# biggest blind



## AlphaCuber is awesome (May 21, 2019)

this would be an hour long event like multi where the competitor does one solve of any cube they choose.

it would give opportunities to people who do really big bld such as Enoch gray


----------



## jronge94 (May 21, 2019)

Are you suggesting an event where anyone can try to do any NxNxN puzzle bld with the tiebreaker is time? or also other puzzles? because I actually like the idea of this event 

If you also suggest other events how would that work?

And the only real downside is how easy it would be to dnf this event.
As where 29/30 is a success in multi 8x8bld of by 3 centers is probably very painful


----------



## AlphaCuber is awesome (May 22, 2019)

I think only nxn because it would be way to hard to organise otherwise

on the fact that it would be really easy to DNF I think that's where tactics would come into it. you would have to decide whether you want to risk an 8bld which you could easily DNF or go safe on a 6bld for higher success rate.

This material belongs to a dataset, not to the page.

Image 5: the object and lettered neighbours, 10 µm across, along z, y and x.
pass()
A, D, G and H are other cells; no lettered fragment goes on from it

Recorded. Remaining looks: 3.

I also think it would be call as an event on the weekly comps because with that I think the more events the better


----------



## mark49152 (May 22, 2019)

Not sure I understand this proposal. How would results be ranked? Highest order cube successfully solved, then time?

If so, I suspect it will usually end up looking like a variant of 5BLD, where most competitors shoot for best 5BLD time while a few hardcore people try to trump them with a 6BLD safety. 

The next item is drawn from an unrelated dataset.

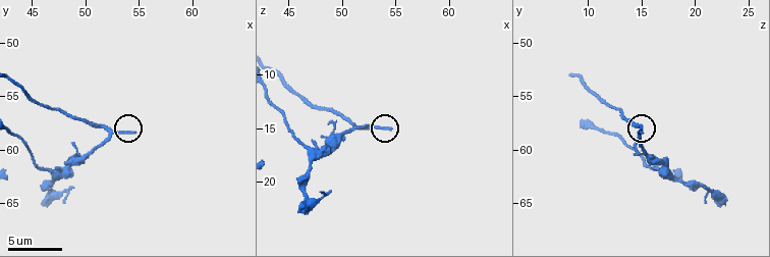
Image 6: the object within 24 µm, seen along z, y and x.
look(pieces, 6 µm, (54.4, 58.2, 15.0))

It would be too niche, and not different enough, IMHO.


----------



## Mike Hughey (May 22, 2019)

LOL Mark - you should know by now that I would always go for 7x7x7 or higher. With my 7x7x7 success rate lately, I'd probably win every other week unless someone else goes that high or higher, so your strategy would make zero sense.

For an official event, I think this is obviously not very practical (although if they were to have it, I would go for a 7x7x7 until I got one successfully, then start going for 8x8x8; I suspect the world record would pretty quickly become 10x10x10, with 11x11x11 being quite possible to see not long after). For the weekly, I personally really love the idea, but I suspect I would be one of only a few who would feel that way. I already push my luck by abusing my power to keep 6BLD and 7BLD in the weekly competition; I don't think I'll push it farther by adding this event demagogically.


----------



## mark49152 (May 22, 2019)

Mike Hughey said:


> LOL Mark - you should know by now that I would always go for 7x7x7 or higher. With my 7x7x7 success rate lately, I'd probably win every other week unless someone else goes that high or higher, so your strategy would make zero sense.

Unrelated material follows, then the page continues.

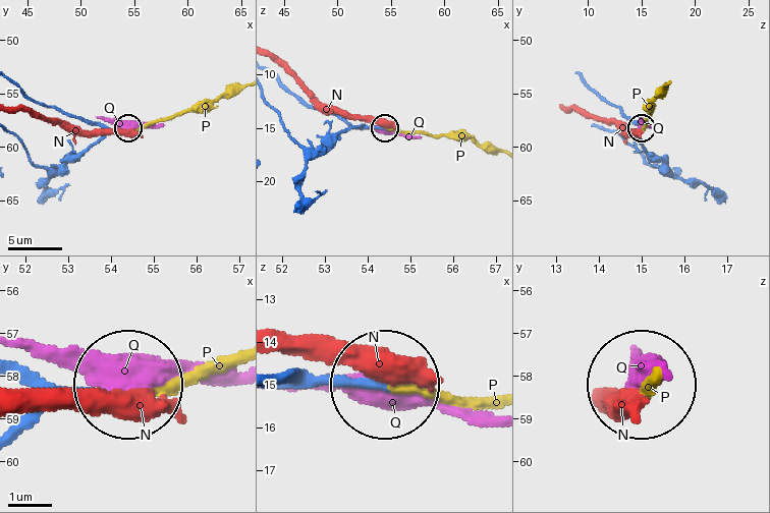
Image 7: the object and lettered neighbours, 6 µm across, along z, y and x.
attach(P)
P is the same cell, N and Q are other cells; it goes on there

Well, I did say "usually" .


----------



## One Wheel (May 22, 2019)

Mike Hughey said:


> I already push my luck by abusing my power to keep 6BLD and 7BLD in the weekly competition



Please keep abusing that power. I hope to compete in 6BLD and 7BLD someday.


----------



## jronge94 (May 22, 2019)

mark49152 said:


> Not sure I understand this proposal. How would results be ranked? Highest order cube successfully solved, then time?
> 
> If so, I suspect it will usually end up looking like a variant of 5BLD, where most competitors shoot for best 5BLD time while a few hardcore people try to trump them with a 6BLD safety.
> 
> It would be too niche, and not different enough, IMHO.



Tbf in the regulations they could put that the smallest puzzle you're allowed to attempt is 6x6x6. But it would be fun to see the event completion list become a lot more difficult to achieve.
And at PBQ comps or worlds it would be fun to see people do a Bo3 of this event where people would be able to safety a 6bld or 7bld and go for the title of World champion.


----------



## AlphaCuber is awesome (May 22, 2019)

mark49152 said:


> Not sure I understand this proposal. How would results be ranked? Highest order cube successfully solved, then time?
> 
> If so, I suspect it will usually end up looking like a variant of 5BLD, where most competitors shoot for best 5BLD time while a few hardcore people try to trump them with a 6BLD safety.
> 
> It would be too niche, and not different enough, IMHO.


the winner would be the largest cube solved with time as a tie breaker.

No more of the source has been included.